### GIVEN DATA

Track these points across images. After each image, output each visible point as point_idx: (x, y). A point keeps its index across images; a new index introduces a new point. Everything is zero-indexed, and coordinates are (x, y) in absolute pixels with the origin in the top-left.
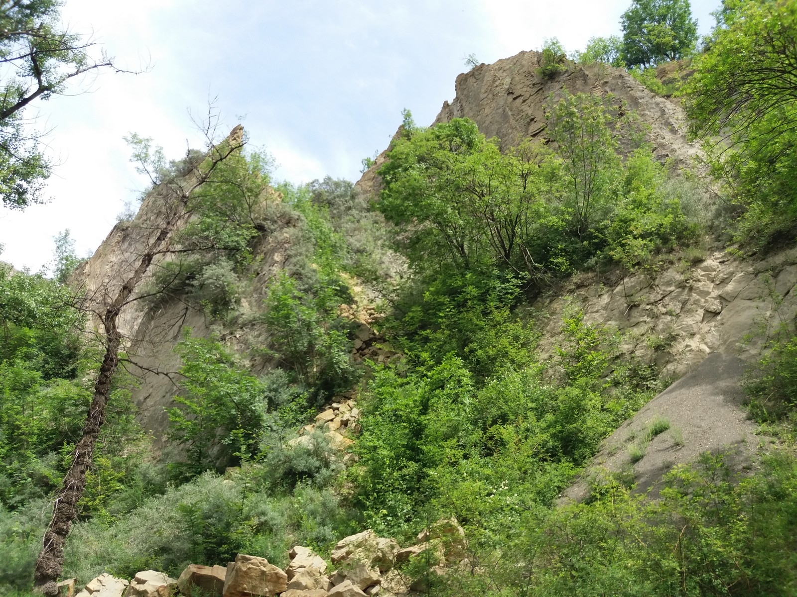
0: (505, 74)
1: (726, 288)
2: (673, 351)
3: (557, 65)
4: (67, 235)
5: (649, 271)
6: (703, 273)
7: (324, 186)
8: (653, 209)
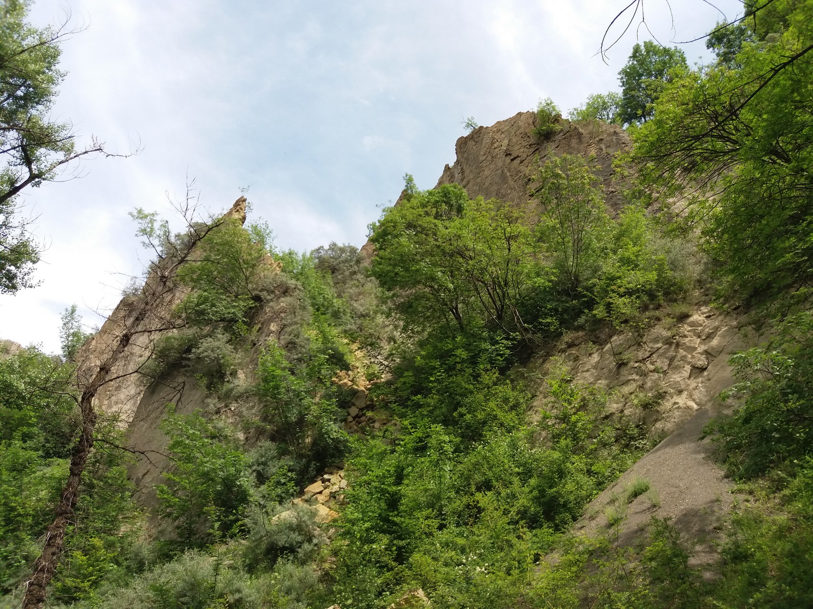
0: (503, 136)
1: (712, 343)
2: (661, 408)
3: (552, 125)
4: (73, 311)
5: (637, 328)
6: (690, 328)
7: (330, 252)
8: (641, 266)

### EXERCISE INSTRUCTIONS
Rewrite the material above, substituting "upper-left" for "top-left" and keeping everything else the same. Omit the pictures from your answer.

### RESULT OF THIS EXERCISE
Track these points across images. After each image, output each visible point as point_idx: (x, y). A point keeps its index across images; a new index introduces a new point. Everything is zero-indexed, and coordinates are (x, y) in absolute pixels with the origin in the upper-left.
0: (505, 74)
1: (726, 288)
2: (673, 351)
3: (557, 65)
4: (67, 235)
5: (649, 271)
6: (703, 273)
7: (324, 186)
8: (653, 209)
0: (503, 136)
1: (712, 343)
2: (661, 408)
3: (552, 125)
4: (73, 311)
5: (637, 328)
6: (690, 328)
7: (330, 252)
8: (641, 266)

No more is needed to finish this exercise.